Instructions to follow: Pictures aside, can you reproduce the records word for word?

(Dataset entries)
Start of Block
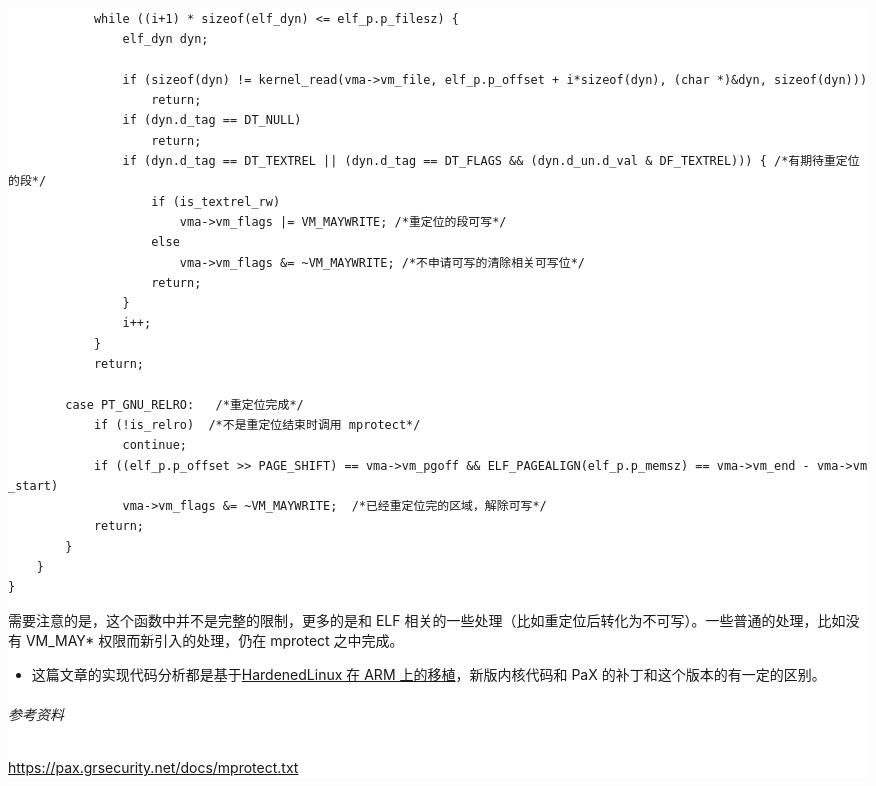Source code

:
 ```
			while ((i+1) * sizeof(elf_dyn) <= elf_p.p_filesz) {
				elf_dyn dyn;

				if (sizeof(dyn) != kernel_read(vma->vm_file, elf_p.p_offset + i*sizeof(dyn), (char *)&dyn, sizeof(dyn)))
					return;
				if (dyn.d_tag == DT_NULL)
					return;
				if (dyn.d_tag == DT_TEXTREL || (dyn.d_tag == DT_FLAGS && (dyn.d_un.d_val & DF_TEXTREL))) { /*有期待重定位的段*/
					if (is_textrel_rw)
						vma->vm_flags |= VM_MAYWRITE; /*重定位的段可写*/
					else
						vma->vm_flags &= ~VM_MAYWRITE; /*不申请可写的清除相关可写位*/
					return;
				}
				i++;
			}
			return;

		case PT_GNU_RELRO:   /*重定位完成*/
			if (!is_relro)  /*不是重定位结束时调用 mprotect*/
				continue;
			if ((elf_p.p_offset >> PAGE_SHIFT) == vma->vm_pgoff && ELF_PAGEALIGN(elf_p.p_memsz) == vma->vm_end - vma->vm_start)
				vma->vm_flags &= ~VM_MAYWRITE;  /*已经重定位完的区域，解除可写*/
			return;
		}
	}
}
```
需要注意的是，这个函数中并不是完整的限制，更多的是和 ELF 相关的一些处理（比如重定位后转化为不可写）。一些普通的处理，比如没有 VM_MAY* 权限而新引入的处理，仍在 mprotect 之中完成。

- 这篇文章的实现代码分析都是基于[HardenedLinux 在 ARM 上的移植](https://github.com/hardenedlinux/armv7-nexus7-grsec)，新版内核代码和 PaX 的补丁和这个版本的有一定的区别。

###### 参考资料
https://pax.grsecurity.net/docs/mprotect.txt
End of Block
Response to this task:
Source code

:
 ```
			while ((i+1) * sizeof(elf_dyn) <= elf_p.p_filesz) {
				elf_dyn dyn;

				if (sizeof(dyn) != kernel_read(vma->vm_file, elf_p.p_offset + i*sizeof(dyn), (char *)&dyn, sizeof(dyn)))
					return;
				if (dyn.d_tag == DT_NULL)
					return;
				if (dyn.d_tag == DT_TEXTREL || (dyn.d_tag == DT_FLAGS && (dyn.d_un.d_val & DF_TEXTREL))) { /*有期待重定位的段*/
					if (is_textrel_rw)
						vma->vm_flags |= VM_MAYWRITE; /*重定位的段可写*/
					else
						vma->vm_flags &= ~VM_MAYWRITE; /*不申请可写的清除相关可写位*/
					return;
				}
				i++;
			}
			return;

		case PT_GNU_RELRO:   /*重定位完成*/
			if (!is_relro)  /*不是重定位结束时调用 mprotect*/
				continue;
			if ((elf_p.p_offset >> PAGE_SHIFT) == vma->vm_pgoff && ELF_PAGEALIGN(elf_p.p_memsz) == vma->vm_end - vma->vm_start)
				vma->vm_flags &= ~VM_MAYWRITE;  /*已经重定位完的区域，解除可写*/
			return;
		}
	}
}
```
需要注意的是，这个函数中并不是完整的限制，更多的是和 ELF 相关的一些处理（比如重定位后转化为不可写）。一些普通的处理，比如没有 VM_MAY* 权限而新引入的处理，仍在 mprotect 之中完成。

- 这篇文章的实现代码分析都是基于[HardenedLinux 在 ARM 上的移植](https://github.com/hardenedlinux/armv7-nexus7-grsec)，新版内核代码和 PaX 的补丁和这个版本的有一定的区别。

###### 参考资料
https://pax.grsecurity.net/docs/mprotect.txt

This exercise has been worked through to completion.